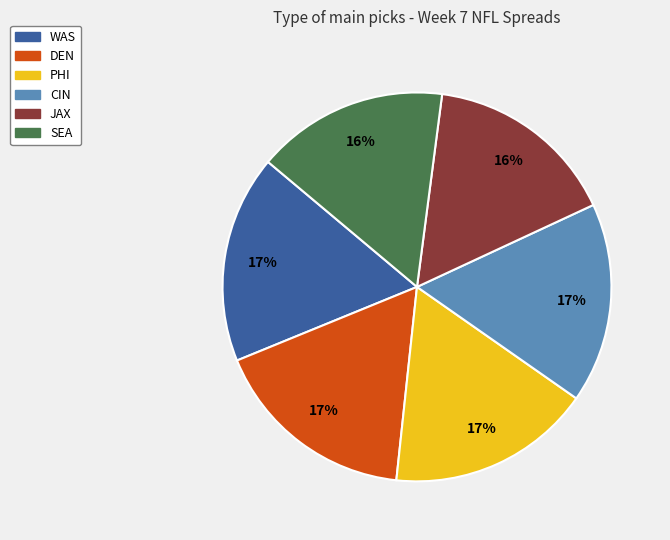

Do DEN and SEA together represent more than half of the pie?

No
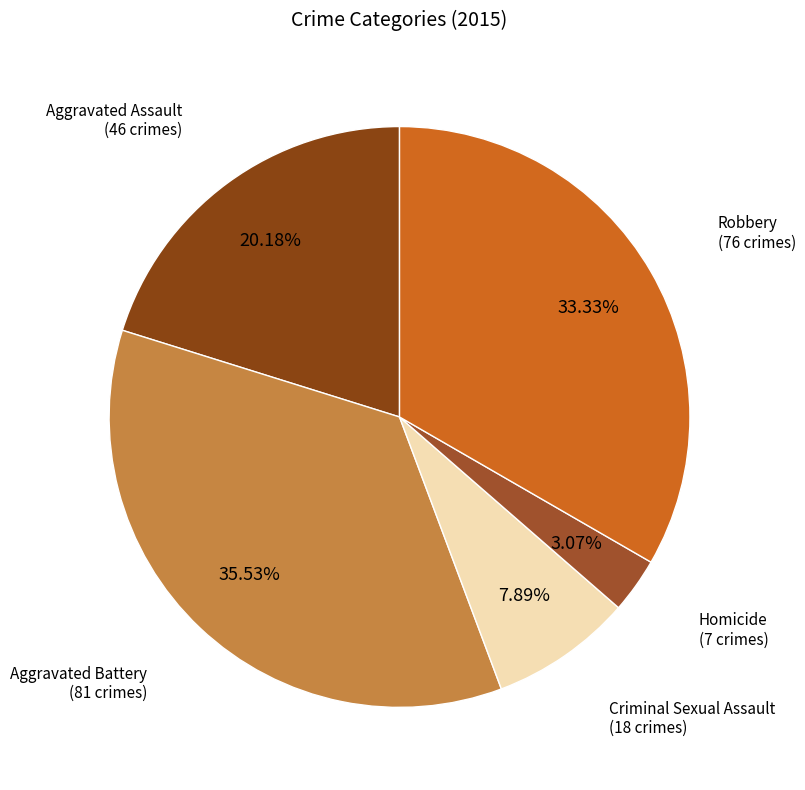

To the nearest percent, what is the average slice percentage?

20%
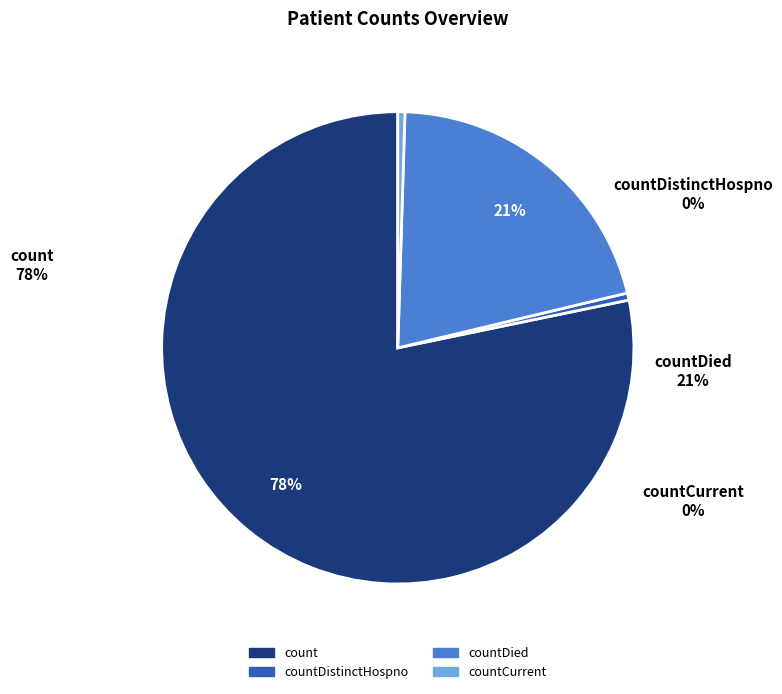

To the nearest percent, what is the combined percentage of countDied and count?

99%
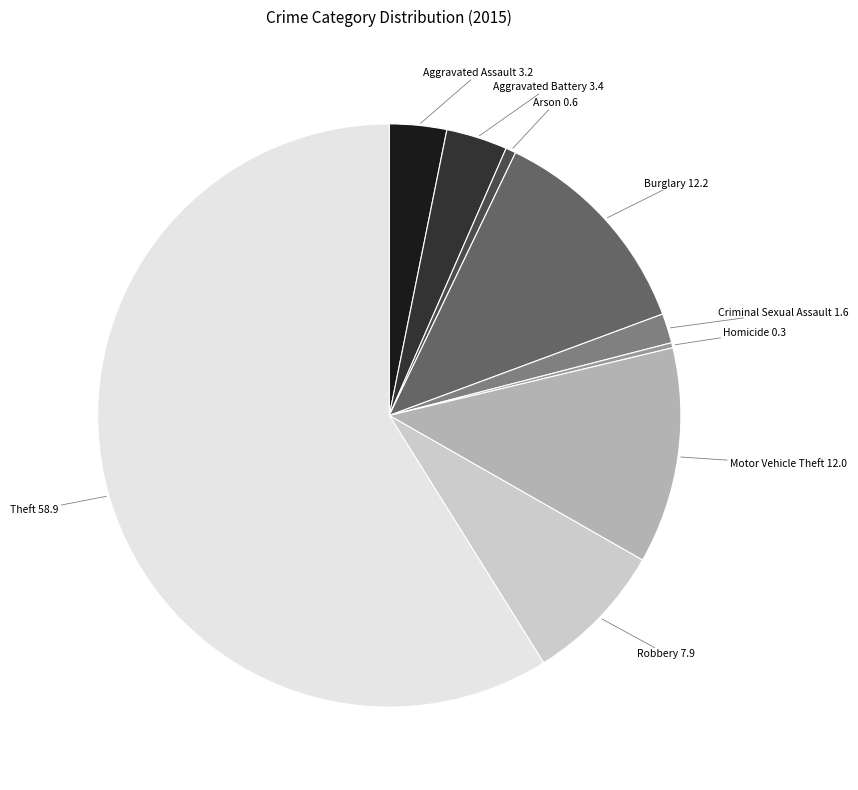

What is the ratio of the value at Burglary to the value at Criminal Sexual Assault?

7.4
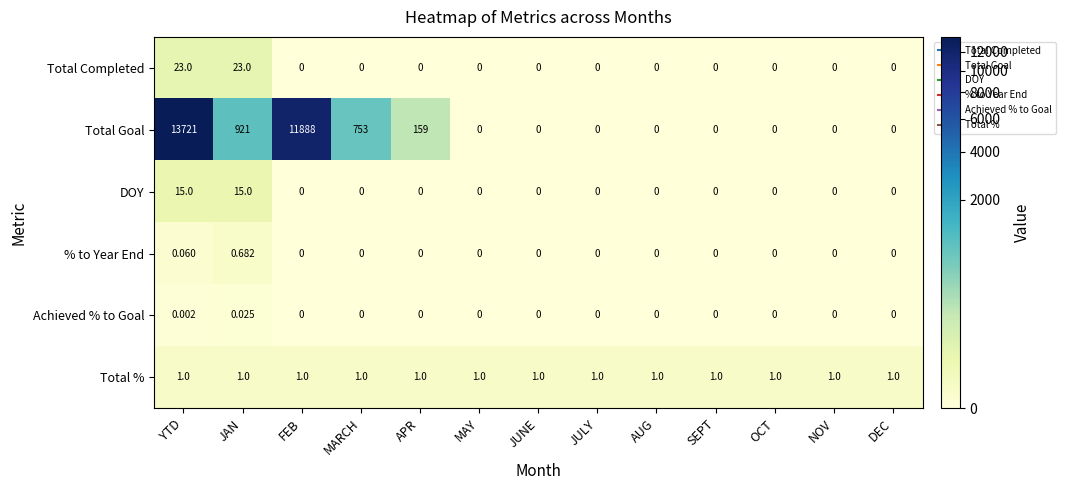

Rank the series by their maximum value, from lowest to highest.

Achieved % to Goal, % to Year End, Total %, DOY, Total Completed, Total Goal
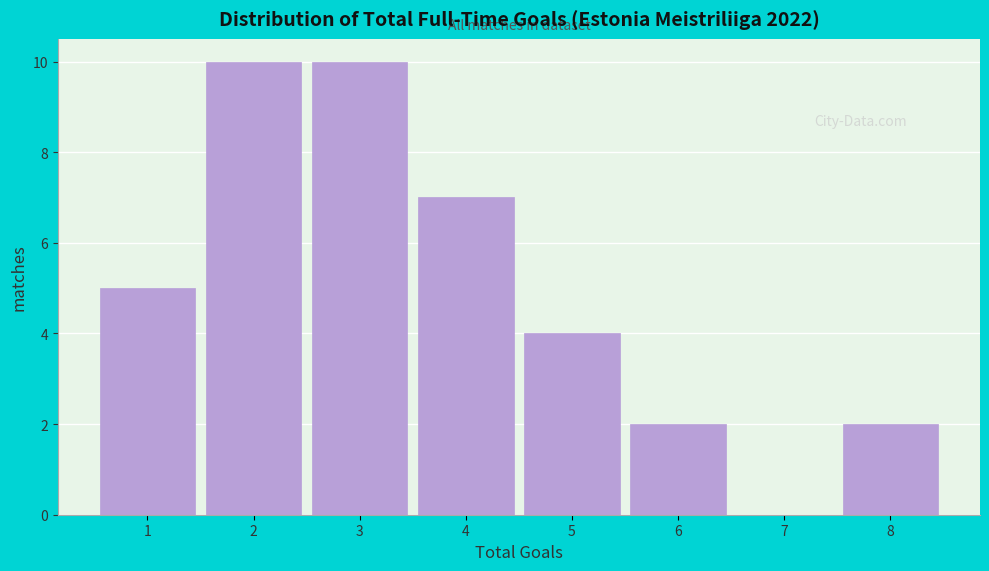

Reading left to right, transcribe this chart: for each bar, give the range it covers on the x-axis and its height. The values are not printed on the chart, so give them approximately, as read against the axis.

0.5 to 1.5: 5
1.5 to 2.5: 10
2.5 to 3.5: 10
3.5 to 4.5: 7
4.5 to 5.5: 4
5.5 to 6.5: 2
6.5 to 7.5: 0
7.5 to 8.5: 2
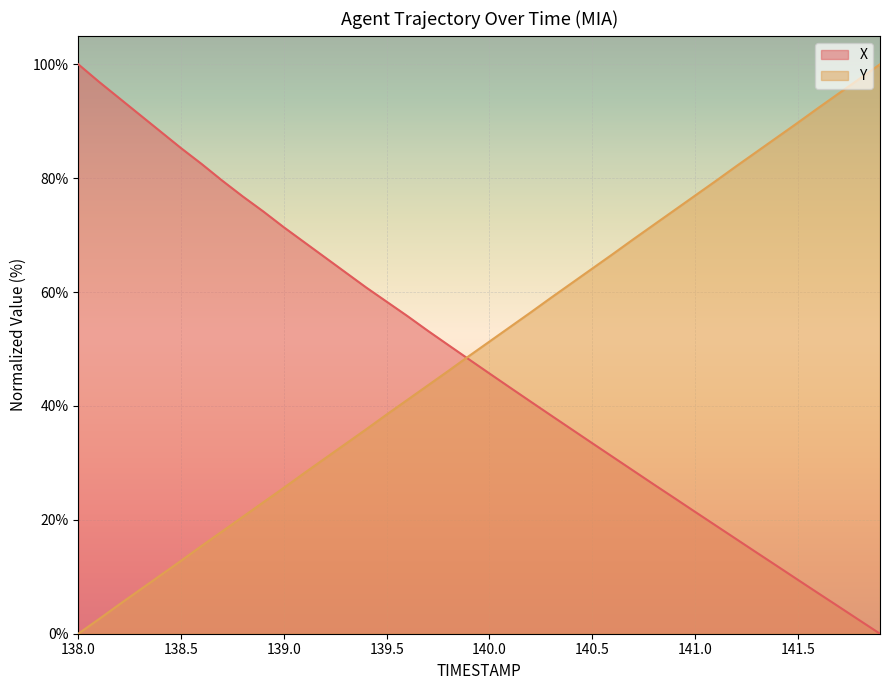

True or false: X has a value of 47.8 at 138.7.

False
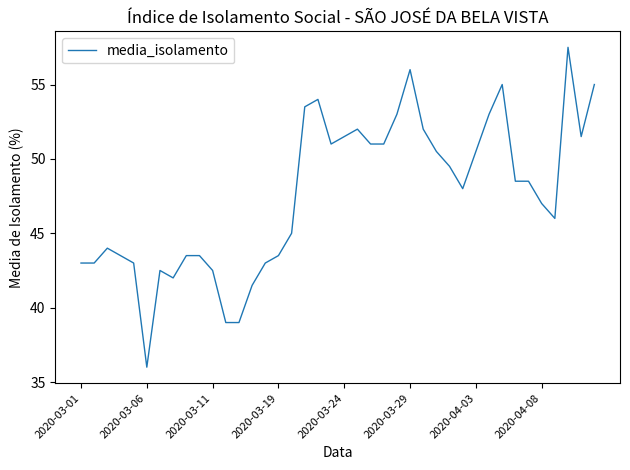

What is the minimum value shown in the chart?

36.0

# # #

* [Activity]:
Rewrite the material above as a numbered list with one line per entry. Omit the blank lines and the pictures.

* [Worked solution]:
1. Do DEN and SEA together represent more than half of the pie?
2. No
3. To the nearest percent, what is the average slice percentage?
4. 20%
5. To the nearest percent, what is the combined percentage of countDied and count?
6. 99%
7. What is the ratio of the value at Burglary to the value at Criminal Sexual Assault?
8. 7.4
9. Rank the series by their maximum value, from lowest to highest.
10. Achieved % to Goal, % to Year End, Total %, DOY, Total Completed, Total Goal
11. Reading left to right, transcribe this chart: for each bar, give the range it covers on the x-axis and its height. The values are not printed on the chart, so give them approximately, as read against the axis.
12. 0.5 to 1.5: 5
13. 1.5 to 2.5: 10
14. 2.5 to 3.5: 10
15. 3.5 to 4.5: 7
16. 4.5 to 5.5: 4
17. 5.5 to 6.5: 2
18. 6.5 to 7.5: 0
19. 7.5 to 8.5: 2
20. True or false: X has a value of 47.8 at 138.7.
21. False
22. What is the minimum value shown in the chart?
23. 36.0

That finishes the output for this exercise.